■ **TASK TO COMPLETE**
Copy the lines of the listing below without alteration, starting with its first line and continuing through the line that contains "Выяснилось, что пациентка", with both of those lines included.

(Extracted page text data)

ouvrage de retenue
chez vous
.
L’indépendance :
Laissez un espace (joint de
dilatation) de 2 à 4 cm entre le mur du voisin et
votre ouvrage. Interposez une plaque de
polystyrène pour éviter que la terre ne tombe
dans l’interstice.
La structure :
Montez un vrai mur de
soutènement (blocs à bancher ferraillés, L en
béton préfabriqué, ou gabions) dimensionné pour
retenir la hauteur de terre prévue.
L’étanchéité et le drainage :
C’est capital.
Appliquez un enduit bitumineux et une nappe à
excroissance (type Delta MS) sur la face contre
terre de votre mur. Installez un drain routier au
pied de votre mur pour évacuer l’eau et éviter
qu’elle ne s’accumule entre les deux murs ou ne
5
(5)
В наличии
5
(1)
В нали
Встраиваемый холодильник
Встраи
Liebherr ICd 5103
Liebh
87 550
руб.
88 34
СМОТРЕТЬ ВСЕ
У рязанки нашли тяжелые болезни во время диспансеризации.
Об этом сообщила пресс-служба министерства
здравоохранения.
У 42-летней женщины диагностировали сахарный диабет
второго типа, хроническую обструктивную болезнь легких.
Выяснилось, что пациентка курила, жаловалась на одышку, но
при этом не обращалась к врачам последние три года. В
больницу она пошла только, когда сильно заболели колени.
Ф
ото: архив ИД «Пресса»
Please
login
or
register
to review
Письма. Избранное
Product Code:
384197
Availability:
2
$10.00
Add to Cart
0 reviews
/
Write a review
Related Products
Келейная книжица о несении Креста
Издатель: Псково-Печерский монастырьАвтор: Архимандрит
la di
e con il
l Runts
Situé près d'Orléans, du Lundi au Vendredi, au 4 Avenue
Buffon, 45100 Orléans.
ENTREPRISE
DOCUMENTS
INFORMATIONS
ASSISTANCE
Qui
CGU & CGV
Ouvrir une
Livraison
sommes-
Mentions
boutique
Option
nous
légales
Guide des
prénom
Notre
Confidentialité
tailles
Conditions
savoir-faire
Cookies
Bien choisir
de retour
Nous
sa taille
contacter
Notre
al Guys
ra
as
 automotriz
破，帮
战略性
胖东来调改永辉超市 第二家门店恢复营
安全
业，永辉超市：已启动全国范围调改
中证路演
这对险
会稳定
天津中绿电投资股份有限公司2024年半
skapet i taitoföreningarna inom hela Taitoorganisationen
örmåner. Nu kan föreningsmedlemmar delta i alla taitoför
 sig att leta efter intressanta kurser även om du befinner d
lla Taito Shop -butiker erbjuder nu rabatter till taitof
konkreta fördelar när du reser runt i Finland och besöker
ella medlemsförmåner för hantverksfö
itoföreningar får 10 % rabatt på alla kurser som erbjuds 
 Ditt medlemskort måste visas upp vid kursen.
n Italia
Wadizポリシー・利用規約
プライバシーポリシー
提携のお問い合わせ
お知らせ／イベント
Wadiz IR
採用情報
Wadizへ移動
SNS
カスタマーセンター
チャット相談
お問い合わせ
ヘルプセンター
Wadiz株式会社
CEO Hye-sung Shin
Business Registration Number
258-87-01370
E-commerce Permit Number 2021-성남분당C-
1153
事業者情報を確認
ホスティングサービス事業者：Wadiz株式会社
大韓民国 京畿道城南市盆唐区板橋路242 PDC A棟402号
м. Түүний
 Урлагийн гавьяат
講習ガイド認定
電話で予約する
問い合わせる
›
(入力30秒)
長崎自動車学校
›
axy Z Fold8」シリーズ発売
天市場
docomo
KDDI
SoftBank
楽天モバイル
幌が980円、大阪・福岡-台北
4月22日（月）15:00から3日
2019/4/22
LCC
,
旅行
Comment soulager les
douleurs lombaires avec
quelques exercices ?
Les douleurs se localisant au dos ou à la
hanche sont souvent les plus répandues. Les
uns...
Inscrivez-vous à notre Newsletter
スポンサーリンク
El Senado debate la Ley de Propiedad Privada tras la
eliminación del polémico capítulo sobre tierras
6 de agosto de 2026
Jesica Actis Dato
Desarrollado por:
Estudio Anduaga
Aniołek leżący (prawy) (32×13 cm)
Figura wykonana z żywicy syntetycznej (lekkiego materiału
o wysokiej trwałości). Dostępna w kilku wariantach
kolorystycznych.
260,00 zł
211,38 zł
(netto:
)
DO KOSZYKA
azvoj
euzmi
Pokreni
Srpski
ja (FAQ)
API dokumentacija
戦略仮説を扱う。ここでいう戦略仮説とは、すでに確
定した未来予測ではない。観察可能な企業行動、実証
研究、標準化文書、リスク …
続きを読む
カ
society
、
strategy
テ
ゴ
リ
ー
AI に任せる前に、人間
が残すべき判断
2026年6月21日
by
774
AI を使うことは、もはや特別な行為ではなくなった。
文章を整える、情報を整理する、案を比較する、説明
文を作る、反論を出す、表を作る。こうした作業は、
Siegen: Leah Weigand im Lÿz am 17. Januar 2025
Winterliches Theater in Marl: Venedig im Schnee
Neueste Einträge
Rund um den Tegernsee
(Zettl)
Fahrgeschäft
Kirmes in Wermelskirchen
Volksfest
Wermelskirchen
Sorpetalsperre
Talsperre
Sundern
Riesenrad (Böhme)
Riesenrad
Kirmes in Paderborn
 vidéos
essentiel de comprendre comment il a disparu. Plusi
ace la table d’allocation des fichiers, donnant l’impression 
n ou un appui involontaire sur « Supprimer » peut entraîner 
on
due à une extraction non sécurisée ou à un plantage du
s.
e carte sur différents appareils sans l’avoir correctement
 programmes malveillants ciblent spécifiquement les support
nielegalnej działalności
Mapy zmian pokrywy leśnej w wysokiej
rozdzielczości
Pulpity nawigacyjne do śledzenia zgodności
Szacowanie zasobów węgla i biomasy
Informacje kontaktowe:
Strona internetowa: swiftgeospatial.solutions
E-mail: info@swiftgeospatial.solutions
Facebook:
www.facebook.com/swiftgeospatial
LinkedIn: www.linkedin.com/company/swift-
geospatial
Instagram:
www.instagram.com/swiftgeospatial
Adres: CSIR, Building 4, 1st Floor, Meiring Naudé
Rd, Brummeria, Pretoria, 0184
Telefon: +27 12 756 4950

■ **RESPONSE BOX**
ouvrage de retenue
chez vous
.
L’indépendance :
Laissez un espace (joint de
dilatation) de 2 à 4 cm entre le mur du voisin et
votre ouvrage. Interposez une plaque de
polystyrène pour éviter que la terre ne tombe
dans l’interstice.
La structure :
Montez un vrai mur de
soutènement (blocs à bancher ferraillés, L en
béton préfabriqué, ou gabions) dimensionné pour
retenir la hauteur de terre prévue.
L’étanchéité et le drainage :
C’est capital.
Appliquez un enduit bitumineux et une nappe à
excroissance (type Delta MS) sur la face contre
terre de votre mur. Installez un drain routier au
pied de votre mur pour évacuer l’eau et éviter
qu’elle ne s’accumule entre les deux murs ou ne
5
(5)
В наличии
5
(1)
В нали
Встраиваемый холодильник
Встраи
Liebherr ICd 5103
Liebh
87 550
руб.
88 34
СМОТРЕТЬ ВСЕ
У рязанки нашли тяжелые болезни во время диспансеризации.
Об этом сообщила пресс-служба министерства
здравоохранения.
У 42-летней женщины диагностировали сахарный диабет
второго типа, хроническую обструктивную болезнь легких.
Выяснилось, что пациентка курила, жаловалась на одышку, но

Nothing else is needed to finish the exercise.